Трудно, конечно, говорить о непосредственном влиянии классицизма на творчество Ричардсона. Известно лишь, что он высоко ценил памятники эпистолярного искусства XVII века – письма мадам де Севинье и Нинон де Ланкло. Но лучшие из созданных им образов, принадлежа к совсем иному, домашнему, житейскому кругу, проникнуты героическим пафосом, так же как и прославленные образы классической трагедии. Кларисса Гарлоу проявляет в узком мещанском кругу столь же высокую моральную стойкость, что и расиновская Андромаха, судьба которой решалась вместе с судьбами народов и государств. Недаром в заключении "Клариссы" Ричардсон так пространно рассуждает о принципах классической трагедии, сближая с этим жанром свой роман.

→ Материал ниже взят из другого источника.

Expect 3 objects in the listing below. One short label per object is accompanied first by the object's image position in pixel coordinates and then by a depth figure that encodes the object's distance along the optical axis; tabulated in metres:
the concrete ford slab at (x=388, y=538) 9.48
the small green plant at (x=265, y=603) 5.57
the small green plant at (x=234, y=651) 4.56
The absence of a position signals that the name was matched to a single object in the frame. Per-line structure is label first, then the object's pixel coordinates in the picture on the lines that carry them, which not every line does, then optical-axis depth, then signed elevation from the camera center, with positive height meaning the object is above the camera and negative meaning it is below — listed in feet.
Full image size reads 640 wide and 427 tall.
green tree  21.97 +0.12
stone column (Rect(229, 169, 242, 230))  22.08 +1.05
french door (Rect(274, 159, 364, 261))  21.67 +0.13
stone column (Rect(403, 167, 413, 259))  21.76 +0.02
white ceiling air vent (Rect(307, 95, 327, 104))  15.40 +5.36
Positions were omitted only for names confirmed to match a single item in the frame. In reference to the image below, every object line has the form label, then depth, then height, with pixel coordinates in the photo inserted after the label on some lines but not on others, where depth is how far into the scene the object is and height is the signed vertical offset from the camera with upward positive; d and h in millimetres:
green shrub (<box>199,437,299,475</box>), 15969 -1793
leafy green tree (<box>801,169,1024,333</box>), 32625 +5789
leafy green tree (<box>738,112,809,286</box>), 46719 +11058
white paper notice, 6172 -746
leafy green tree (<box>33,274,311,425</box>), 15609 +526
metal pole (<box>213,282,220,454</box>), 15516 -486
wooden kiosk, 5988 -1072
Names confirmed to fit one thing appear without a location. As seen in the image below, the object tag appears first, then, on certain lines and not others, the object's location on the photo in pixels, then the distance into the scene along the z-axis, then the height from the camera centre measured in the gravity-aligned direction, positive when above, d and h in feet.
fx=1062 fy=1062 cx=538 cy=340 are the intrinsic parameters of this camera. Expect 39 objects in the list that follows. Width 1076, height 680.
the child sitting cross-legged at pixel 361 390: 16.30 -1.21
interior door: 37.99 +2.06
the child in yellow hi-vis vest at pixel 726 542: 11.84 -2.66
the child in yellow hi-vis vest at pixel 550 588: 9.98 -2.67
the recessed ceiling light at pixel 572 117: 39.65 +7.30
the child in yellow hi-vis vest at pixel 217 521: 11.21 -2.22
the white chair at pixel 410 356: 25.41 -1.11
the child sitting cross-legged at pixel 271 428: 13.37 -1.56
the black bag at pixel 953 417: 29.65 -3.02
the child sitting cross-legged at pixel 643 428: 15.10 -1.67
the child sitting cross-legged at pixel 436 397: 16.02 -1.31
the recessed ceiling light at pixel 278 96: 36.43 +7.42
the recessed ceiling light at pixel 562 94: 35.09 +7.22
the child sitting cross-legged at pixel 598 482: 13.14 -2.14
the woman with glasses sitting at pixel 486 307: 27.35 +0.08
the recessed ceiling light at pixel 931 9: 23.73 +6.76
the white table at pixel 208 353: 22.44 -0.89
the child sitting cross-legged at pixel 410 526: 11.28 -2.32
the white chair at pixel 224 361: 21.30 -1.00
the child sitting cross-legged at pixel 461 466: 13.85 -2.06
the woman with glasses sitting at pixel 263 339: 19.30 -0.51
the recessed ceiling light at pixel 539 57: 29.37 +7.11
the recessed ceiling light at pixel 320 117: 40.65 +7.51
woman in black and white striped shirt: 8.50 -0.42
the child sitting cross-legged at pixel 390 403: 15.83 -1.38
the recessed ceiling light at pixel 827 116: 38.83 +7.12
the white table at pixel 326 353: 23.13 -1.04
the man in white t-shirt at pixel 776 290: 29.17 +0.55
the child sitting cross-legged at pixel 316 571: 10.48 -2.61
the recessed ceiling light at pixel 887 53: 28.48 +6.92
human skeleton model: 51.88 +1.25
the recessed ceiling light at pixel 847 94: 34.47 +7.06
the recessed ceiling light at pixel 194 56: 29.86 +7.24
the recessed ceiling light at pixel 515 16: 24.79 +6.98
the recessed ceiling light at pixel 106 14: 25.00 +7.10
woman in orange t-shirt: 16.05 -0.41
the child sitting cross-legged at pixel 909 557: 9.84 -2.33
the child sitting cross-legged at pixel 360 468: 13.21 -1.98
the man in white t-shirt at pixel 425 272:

Ричардсон-романист имеет немало точек соприкосновения и с рыцарско-пасторальным романом. Известно, что он высоко ценил Спенсера, слава которого возрождалась в тогдашней Англии; известно, что он был знаком с "Аркадией" Сиднея хотя бы настолько, чтобы заимствовать оттуда необычное имя своей первой героини – Памелы. К рыцарско-пасторальным произведениям этого типа романы Ричардсона гораздо ближе по тону, чем к бурлескно-плутовскому, "низкому" жанру XVII-XVIII веков. Его героини по-своему возвышаются над будничной обыденностью так же, как когда-то странствующие принцессы Спенсера и благородные пастушки Сиднея. Читатель не может отделаться от подсказанного ему автором чувства, что, разливая чай, кормя кур или проверяя хозяйственные расходы, Кларисса лишь временно "снисходит" до общения с каждодневной прозой. Ричардсон никогда не осмелится подвергнуть своих героинь мелким трагикомическим житейским невзгодам. Им никогда не случится свалиться с лошади подобно Софии Уэстерн, или разбить себе нос подобно Амелии Бузе в романах Фильдинга.

Сюжеты ричардсоновских романов, освобожденные от "неразумной" фантастики и хаотической нестройности рыцарско-пасторального жанра, сохраняют в себе множество романтических перипетий: похищений, переодеваний, преследований. Место волшебников и драконов занимают теперь коварные развратники и их жестокие пособники; жизнь же остается попрежнему полной страшных опасностей, тревог и испытаний. Но это постоянное ощущение глубокой серьезности и драматизма жизни вытекает у Ричардсона из совсем иных предпосылок.